Présentation de l'exercice ::
Poursuivez le résumé de l'arrêt Feti Demirtaş c. Turquie reproduit ci-dessous, en reprenant après sa dernière phrase.

Texte du document ::
*-*-*

Résumé juridique

CEDH, Feti Demirtaş c. Turquie, 17 janvier 2012, n° 5260/07
Article 3 (Traitements inhumains ou dégradants) - Article 9 (Liberté de conscience) - Article 6 § 1 (Procès équitable)

- Modifié le 21 avril 2023

Article 3 Traitement dégradant
Traitement inhumain


Traitements subis par un objecteur de conscience, témoin de Jéhovah, détenu dans une maison d’arrêt militaire en raison de son refus de servir dans l’armée : violation
En fait Le requérant est témoin de Jéhovah. En 2005, il refusa d’accomplir son service militaire afin de suivre les préceptes bibliques, mais fut incorporé de force. Il intégra le régiment mais s’opposa constamment au port de l’uniforme militaire. En raison de cette attitude, neuf poursuites pénales furent engagées à son encontre devant le tribunal du commandement des forces aériennes composé de deux juges militaires et d’un membre officier. Le requérant fut condamné par ce tribunal à plusieurs peines privatives de liberté d’une durée allant de un à six mois. De même, dans le cadre de ces procès, l’intéressé fut à maintes reprises enfermé et placé en détention provisoire dans des maisons d’arrêt militaire où il fut maltraité et menacé par des gardiens. Il fut finalement démobilisé et renvoyé dans son foyer.
En droit Article 3 : En septembre 2008, le tribunal militaire a jugé établi qu’à l’époque pertinente, à savoir les 5 et 12 avril 2006, lors de la détention du requérant dans la maison d’arrêt, celui-ci avait été forcé à se déshabiller et à porter l’uniforme militaire, avait été menotté à un lit ou à une chaise pendant de longues heures, avait été menacé et battu. Pour le tribunal, de tels actes constituaient des mauvais traitements au sens du code pénal. La Cour ne voit aucune raison de s’écarter de ces conclusions. Les traitements dont le requérant a été victime au cours de son service militaire étaient assurément de nature à créer des sentiments de peur, d’angoisse et d’infériorité propres à humilier, avilir et briser éventuellement la résistance physique et morale de l’intéressé. Cela vaut d’autant plus que, en sus, le requérant a subi de multiples poursuites pénales dirigées contre lui, et que le caractère cumulatif des condamnations pénales a eu pour effet de réprimer la personnalité intellectuelle de l’intéressé. Dans ces circonstances, pris dans leur ensemble et compte tenu de leur gravité, les traitements infligés au requérant ont provoqué des douleurs et des souffrances graves, qui sont allées au-delà du caractère habituel d’humiliation inhérent à une condamnation pénale ou à une détention. Les traitements exercés sur la personne du requérant en raison de son refus de servir dans l’armée ont revêtu un caractère à la fois inhumain et dégradant.

*-*-*

Données enregistrées ::

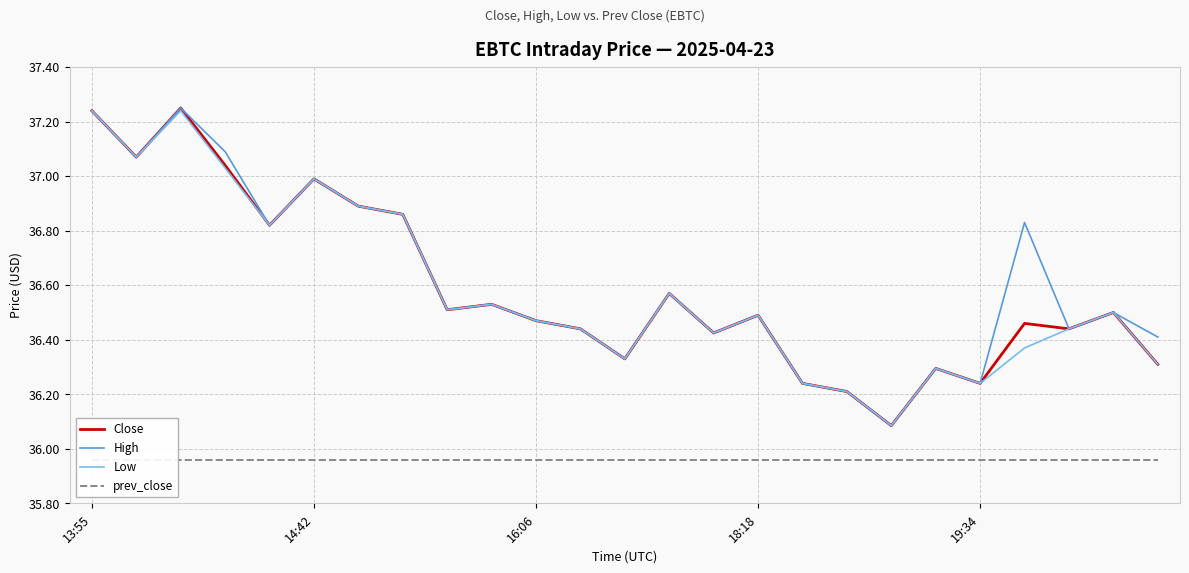

At 22, list the series in order from largest to smallest.

Close, High, Low, prev_close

*-*-*

Résultat de l'exercice ::
Conclusion : violation (unanimité).

Article 9 : L’objection de l’intéressé, témoin de Jéhovah, à servir dans l’armée a été motivée par des convictions religieuses sincères qui entraient en conflit, de manière sérieuse et insurmontable, avec son obligation d’accomplir son service militaire. Ayant été l’objet de multiples condamnations pénales à cet égard, mais aussi en l’absence de proposition d’un service de remplacement, le requérant a subi une ingérence dans son droit à manifester sa religion ou ses convictions. Il apparaît que le système de service militaire obligatoire en vigueur en Turquie ne ménage pas un juste équilibre entre l’intérêt de la société dans son ensemble et celui des objecteurs de conscience. En conséquence, les peines qui ont été infligées au requérant alors que rien n’était prévu pour tenir compte des exigences de sa conscience et de ses convictions ne peuvent passer pour une mesure nécessaire dans une société démocratique. Enfin, la démobilisation du requérant n’affecte en rien les considérations exprimées ci-dessus car, même s’il ne risque plus d’être poursuivi (alors qu’à défaut il aurait pu l’être toute sa vie), sa démobilisation n’est intervenue qu’à la suite de l’apparition, au cours de son service militaire, d’un trouble psychologique. Il s’agit d’une illustration supplémentaire de la lourdeur de l’ingérence incriminée.

Conclusion : violation (unanimité).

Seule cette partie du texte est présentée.